3. Scope of Border Measures
Each Party shall adopt or maintain procedures with respect to imported and exported goods, under which a right holder may request its competent authorities to detain suspected counterfeit or pirated goods.
Each Party shall adopt or maintain procedures with respect to imported and exported goods under which its customs authorities may act upon their own initiative to detain suspected counterfeit or pirated goods.
4.1 The Parties agree to cooperate with each other with a view to eliminating international trade in counterfeit and pirated goods. For this purpose, they shall establish and notify contact points in their administrations and be ready to exchange information on trade in infringing goods. They shall, in particular, promote the exchange of information and cooperation between customs authorities with regard to trade in counterfeit trademark goods and pirated copyright goods.

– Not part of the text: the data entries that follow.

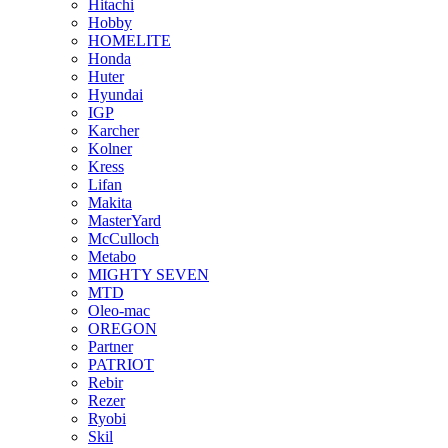
Hitachi
Hobby
HOMELITE
Honda
Huter
Hyundai
IGP
Karcher
Kolner
Kress
Lifan
Makita
MasterYard
McCulloch
Metabo
MIGHTY SEVEN
MTD
Oleo-mac
OREGON
Partner
PATRIOT
Rebir
Rezer
Ryobi
Skil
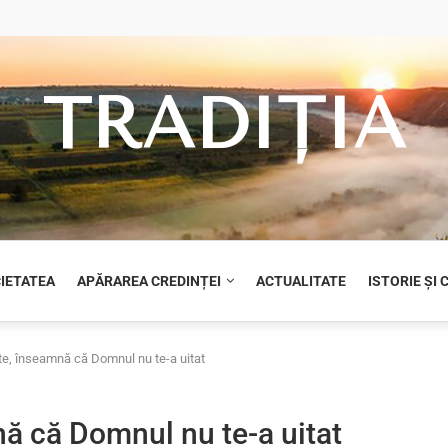
TRADIȚIA
CIETATEA
APĂRAREA CREDINȚEI
ACTUALITATE
ISTORIE ȘI
te, înseamnă că Domnul nu te-a uitat
nă că Domnul nu te-a uitat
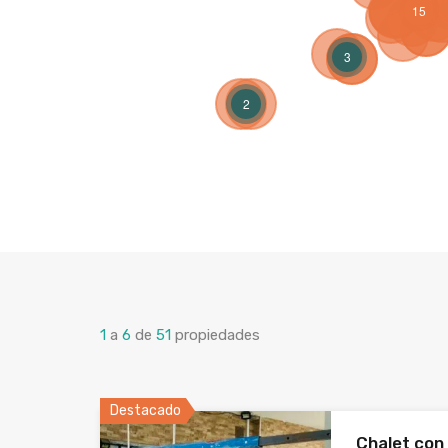
15
3
2
1
a
6
de
51
propiedades
Destacado
Chalet con 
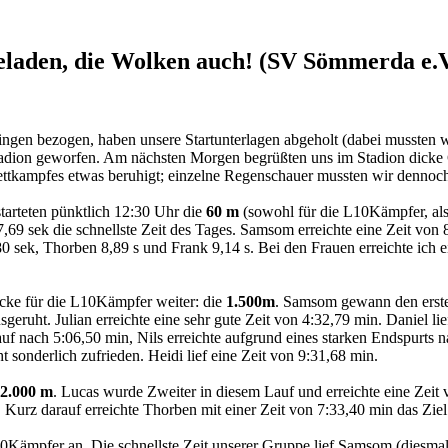
geladen, die Wolken auch! (SV Sömmerda e.V
gen bezogen, haben unsere Startunterlagen abgeholt (dabei mussten wir
Stadion geworfen. Am nächsten Morgen begrüßten uns im Stadion dicke
ettkampfes etwas beruhigt; einzelne Regenschauer mussten wir dennoch
arteten pünktlich 12:30 Uhr die
60 m
(sowohl für die L10Kämpfer, als
,69 sek die schnellste Zeit des Tages. Samsom erreichte eine Zeit von 8,
,80 sek, Thorben 8,89 s und Frank 9,14 s. Bei den Frauen erreichte ich 
ecke für die L10Kämpfer weiter: die
1.500m
. Samsom gewann den erst
usgeruht. Julian erreichte eine sehr gute Zeit von 4:32,79 min. Daniel l
auf nach 5:06,50 min, Nils erreichte aufgrund eines starken Endspurts n
t sonderlich zufrieden. Heidi lief eine Zeit von 9:31,68 min.
2.000 m
. Lucas wurde Zweiter in diesem Lauf und erreichte eine Zeit 
 Kurz darauf erreichte Thorben mit einer Zeit von 7:33,40 min das Ziel
10Kämpfer an. Die schnellste Zeit unserer Gruppe lief Samsom (diesmal m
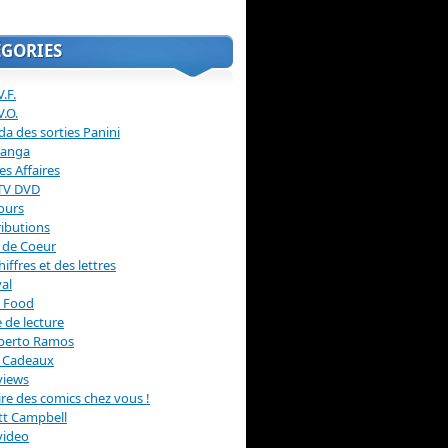
ÉGORIES
.F.
V.O.
a des sorties Panini
anga
s Affaires
 TV DVD
ours
ibutions
 de Coeur
hiffres et des lettres
val
 Food
 de lecture
erto Ramos
s Cadeaux
views
 lire des comics chez vous !
ott Campbell
video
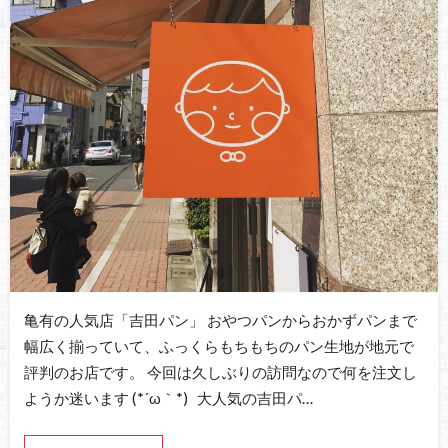
亀有の人気店「吉田パン」 おやつパンからおかずパンまで
幅広く揃っていて、ふっくらもちもちのパン生地が地元で
評判のお店です。 今回は久しぶりの訪問なので何を注文し
ようか迷います (*´ω｀*) 大人気の吉田パ…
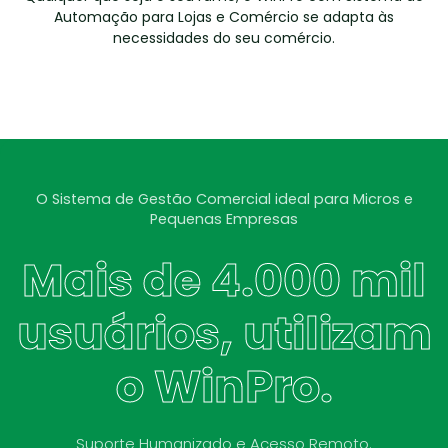
Automação para Lojas e Comércio se adapta às
necessidades do seu comércio.
O Sistema de Gestão Comercial ideal para Micros e
Pequenas Empresas
Mais de 4.000 mil
usuários, utilizam
o WinPro.
Suporte Humanizado e Acesso Remoto.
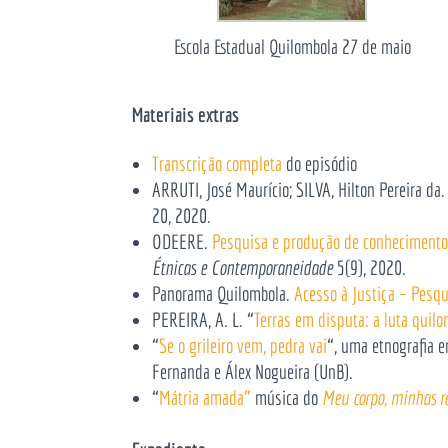
Escola Estadual Quilombola 27 de maio
Materiais extras
Transcrição completa
do episódio
ARRUTI, José Maurício; SILVA, Hilton Pereira da.
20, 2020.
ODEERE.
Pesquisa e produção de conhecimento 
Étnicas e Contemporaneidade
5(9), 2020.
Panorama Quilombola.
Acesso à Justiça – Pesqu
PEREIRA, A. L. “
Terras em disputa: a luta quilom
“
Se o grileiro vem, pedra vai
“, uma etnografia 
Fernanda e Álex Nogueira (UnB).
“
Mátria amada”
música do
Meu corpo, minhas r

4.2 In particular, for goods in transit through the territory of a Party destined for, or originating in, the territory of the other Party, the former Party shall cooperate, upon request or upon its own initiative, to provide relevant available information to the latter Party to enable effective enforcement against shipments of counterfeit or pirated goods.
Art. 31 - Co-operation
The Parties agree to cooperate in the areas of capacity building, human resource development and awareness generation in the field of intellectual property rights.
[EU] Subject to the provisions of Article ?, horizontal art. on assistance/co-operation issues of this Agreement, the Parties agree to co-operate with a view to monitor the agreed regime under this
Areas of cooperation are, amongst others, the following:
(a) exchange of information on the legal framework concerning intellectual property rights and relevant rules of protection and enforcement; exchange of views and experiences in the European Union and the India on legislative progress;
(b) exchange of experiences in the European Union and the India on enforcement of intellectual property rights; co-ordination to prevent the flows of counterfeit goods, including with other countries;
(c) capacity-building; exchange and training of personnel;
(d) promotion and dissemination of information on intellectual property rights in, inter alia, business circles and civil society; public awareness of consumers and right holders;
(e) enhancement of institutional co-operation, for example between intellectual property offices];
(f) actively promoting awareness and education of the general public for intellectual property rights policies. for instance by collaborating in the formulation of effective strategies to identify key audiences and create communication programmes to increase consumer and media awareness on the impact of intellectual property violations, including the risk to health and safety.
2. The Parties recognize the benefits from their existing cooperation agreement in the customs area and recognize the importance of exchanging of information and the coordination between the relevant
3. Without prejudice and as a complement to paragraphs 1 & 2, the Parties agree to establish and maintain an intellectual property subcommittee to monitor the provisions of this chapter, to discuss on newly developed intellectual property related issues and to address other relevant topics including geographical indications. Revision clause of the IPR chapter
[EU] Each Party shall accord to the nationals of the other party treatment no less favourable than that it accords to its own nationals with regard to the protection of intellectual property in conformity with Article 3 of TRIPS. Any development of future legislation in the area on intellectual property shall be consistent with the above principle.
The Parties shall enter into negotiations to review this chapter ? years after the entry into force of this agreement with a view to enhance protection and enforcement of Intellectual Property Rights. In the meantime Parties agree to maintain a dialogue and exchange views in order to determine the elements subject to renegotiations.